12. As far as this particular case is concerned, the appellant expressly concedes that she had not challenged the acquisition at any point of time for the last more than 37 years and that she had, in fact, accepted the compensation without demur; and had not even sought enhancement of its value. In C.Padma and others v. Dy. Secretary to the Government of Tamil Nadu and Other [(1997) 2 SCC 627], this aspect was considered by the Hon’ble Supreme Court, to answer to the effect that acquisition of land cannot be challenged after inordinate delay – which was nearly three decades in the said case. The opinion of the Hon’ble Supreme Court is available in paragraph 5 of the judgement which is as below:
“Moreover, the question stood finally settled 32 years ago and hence the writ petition cannot be entertained after three decades on the ground that either original purpose was not public purpose or the land cannot be used for any other purpose.”

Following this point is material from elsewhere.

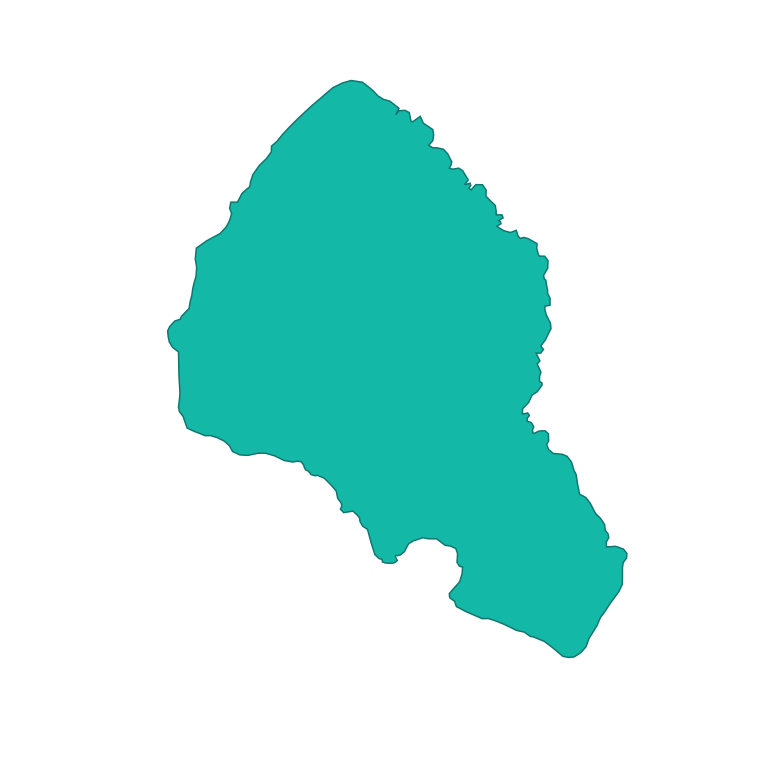 Rumung, Federated States of Micronesia (orthographic projection), rotated 349°
{"feature_id": "79324940B97331149389793", "entity_name": "Rumung", "entity_type": "district", "adm_level": 2, "iso_a3": "FSM", "parent_name": "Federated States of Micronesia", "parent_adm1": "", "projection": "orthographic", "projection_center": [138.155, 9.624], "detail": "fine", "context": "isolated", "style": "filled", "palette": "teal", "viewbox_px": 768, "rotation_deg": 349, "n_neighbors": 0, "source": "geoboundaries", "source_scale": "gbopen_adm2", "svg_char_len": 3847}
<svg xmlns="http://www.w3.org/2000/svg" viewBox="0 0 768 768"><g transform="rotate(349 384 384)"><path d="M451.3,116.2L443.7,107.5L437.8,104.5L433.0,100.0L428.9,93.5L420.5,83.7L409.7,79.8L400.5,80.6L390.6,83.3L382.8,87.6L376.8,91.1L366.6,96.8L352.6,105.5L345.1,110.4L339.6,114.2L331.5,120.1L325.5,125.2L319.0,129.0L317.6,134.8L311.3,140.5L303.4,145.6L295.3,153.4L291.4,160.3L289.9,164.8L286.5,166.5L280.9,169.9L274.9,177.5L268.3,176.3L266.0,182.1L266.9,187.7L265.4,190.7L262.7,195.4L259.1,199.7L251.7,205.1L237.5,209.5L225.7,214.8L222.6,225.3L222.4,233.6L220.1,242.2L216.8,248.7L214.5,253.8L212.2,260.5L209.7,265.6L207.0,272.7L198.1,278.9L196.3,281.6L190.8,282.2L184.7,286.6L181.8,290.5L181.2,296.3L181.3,302.0L183.6,307.9L188.4,313.3L184.2,337.4L182.8,348.0L181.8,355.0L179.1,363.8L177.9,367.3L177.9,372.0L180.6,377.6L181.8,385.8L182.4,389.8L189.6,394.9L193.1,397.0L198.6,400.6L203.6,401.5L209.9,404.7L216.2,409.5L220.5,415.2L222.5,421.4L229.0,426.1L236.8,428.1L246.8,427.9L254.3,429.2L263.0,433.7L271.3,440.0L279.6,443.2L283.6,443.2L287.9,444.4L289.0,446.7L289.6,448.1L290.0,451.6L290.9,453.6L293.1,455.0L295.2,459.1L299.0,461.0L301.0,460.8L307.3,465.0L312.4,472.5L316.7,480.0L316.7,487.3L319.3,492.8L319.3,495.7L317.3,498.6L319.9,502.6L324.3,502.7L329.3,502.9L332.8,507.7L334.4,510.7L334.2,514.5L336.0,519.7L339.9,523.3L340.2,525.2L341.1,537.5L342.5,549.6L345.7,554.3L348.7,555.9L348.5,558.3L351.5,560.1L357.5,561.5L360.4,561.4L363.4,559.8L362.2,555.9L362.7,554.6L365.1,555.1L367.5,554.9L372.1,552.4L377.0,546.2L378.6,545.1L383.3,543.5L392.9,542.3L397.8,544.3L406.2,546.1L413.2,554.0L418.2,555.7L423.1,559.2L423.8,564.2L423.1,567.7L421.6,572.8L423.2,577.2L426.2,578.7L424.5,585.0L420.6,592.5L415.2,596.7L411.6,599.4L408.1,602.2L407.7,606.2L409.7,608.5L411.8,610.7L412.6,616.3L420.8,622.9L435.6,633.1L441.6,634.1L448.2,637.7L456.3,643.0L467.2,651.2L474.5,654.4L476.4,656.5L479.5,659.7L482.2,660.6L492.3,667.3L499.3,675.1L507.6,685.5L513.4,687.7L518.6,688.2L525.9,685.3L532.2,680.5L536.5,673.1L541.1,668.2L547.2,661.5L551.8,654.6L556.6,650.3L564.0,642.7L575.1,632.4L579.8,626.0L581.2,619.2L583.1,609.6L584.8,604.8L588.8,601.3L590.1,596.8L587.6,591.8L583.2,589.1L580.0,587.4L575.2,587.0L571.9,586.3L571.3,586.3L571.9,581.8L575.3,577.8L575.3,573.7L573.3,570.0L573.7,564.0L570.9,557.2L566.9,551.4L563.7,540.4L560.4,533.9L555.0,529.5L554.9,519.4L555.3,509.4L554.0,505.1L553.2,496.4L549.9,489.9L545.7,487.1L536.8,484.4L533.1,479.7L532.1,474.5L534.8,471.2L535.9,464.3L533.2,460.7L529.2,459.9L526.5,459.9L522.3,461.1L520.8,460.5L521.1,457.2L522.8,454.5L521.3,450.0L517.5,447.8L518.0,445.2L520.7,442.5L519.5,439.8L516.4,440.0L514.1,439.5L515.4,434.7L522.3,429.9L527.3,423.1L533.0,420.8L539.0,415.2L539.2,412.9L537.6,411.8L537.4,409.5L538.4,405.7L540.3,402.4L538.2,393.7L541.4,391.1L539.2,382.7L543.7,383.6L547.2,380.5L545.1,376.7L550.6,371.7L558.5,361.5L559.0,356.0L556.5,347.3L556.1,341.5L556.9,338.3L562.0,338.4L563.4,331.6L561.9,326.4L562.5,323.0L562.4,317.5L562.7,313.0L561.4,311.3L561.4,310.3L561.4,307.8L566.8,301.6L568.5,294.2L566.1,289.2L562.2,288.4L561.1,288.2L560.2,286.4L559.8,280.1L561.0,275.4L553.0,268.6L548.9,266.7L546.0,267.3L543.9,264.7L543.2,258.4L537.0,259.4L530.9,256.4L526.7,252.6L525.1,250.6L529.4,249.0L529.4,247.1L527.5,245.5L532.6,243.7L532.1,240.5L526.5,239.3L527.1,235.4L527.3,230.0L523.1,224.0L519.9,219.2L521.3,213.2L518.7,207.2L512.2,205.8L506.5,210.1L504.8,208.0L507.1,205.5L506.7,203.2L502.9,203.8L501.6,203.2L504.8,200.7L505.6,199.8L502.0,189.7L498.6,186.4L492.2,186.2L489.3,184.5L491.9,181.5L492.9,178.8L491.1,172.6L490.4,170.1L487.2,165.0L481.5,162.4L476.9,161.4L474.7,159.4L473.4,158.2L478.3,154.5L480.1,149.6L480.4,147.6L480.4,143.5L475.1,138.2L472.3,135.4L470.7,128.2L462.5,131.9L460.7,131.6L460.6,122.4L456.9,119.4L451.0,118.6L446.9,121.9L451.3,116.2Z" fill="#14b8a6" stroke="#0f766e" stroke-width="1.5"/></g></svg>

13. The afore view was reiterated in Northern Indian Glass Industries v. Jaswant Singh, as evident from paragraph 8 thereof.
14. The afore being so, the prayer of the appellant, that she be given back her land, or be offered the option of surrendering other land, is wholly untenable and cannot be even considered by us from any perspective.
15. Coming to the argument against Ext.P2, we do not see how this will help the appellant because, it is only a Government Order which says that if the original purpose for which a land is acquired does not fructify, then it can be used for any other purpose of the department for which it is acquired; or otherwise, it be surrendered to the Revenue Department.
16. We are certain that the stipulations in Ext.P2 flow in line with the concept of ownership of land by the Government consequent to acquisition, as declared in the afore cited precedents.
17. However, the specific imputation made by the appellant, that the land in question has turned into a hub of antisocial activities requires some attention. It is indubitable that the Government has a duty to ensure that this is not so, being its owner; and cannot leave it – if the assertions of the appellant are true – in a deserted condition, making it a haven or hub for confutative, dangerous or deleterious activities.
18. In such perspective, though we find no reason to intervene with the impugned judgment of the learned Single Judge; we deem it necessary to direct the competent Authority of the Government to ensure that the lands which have been acquired are used and maintained in an apposite manner, without making it a cause of concern for the society.
Consequently, this Appeal is dismissed; but with a direction to the competent among the respondents to ensure that the land is maintained properly, and put to use, as is statutorily and legally enjoined.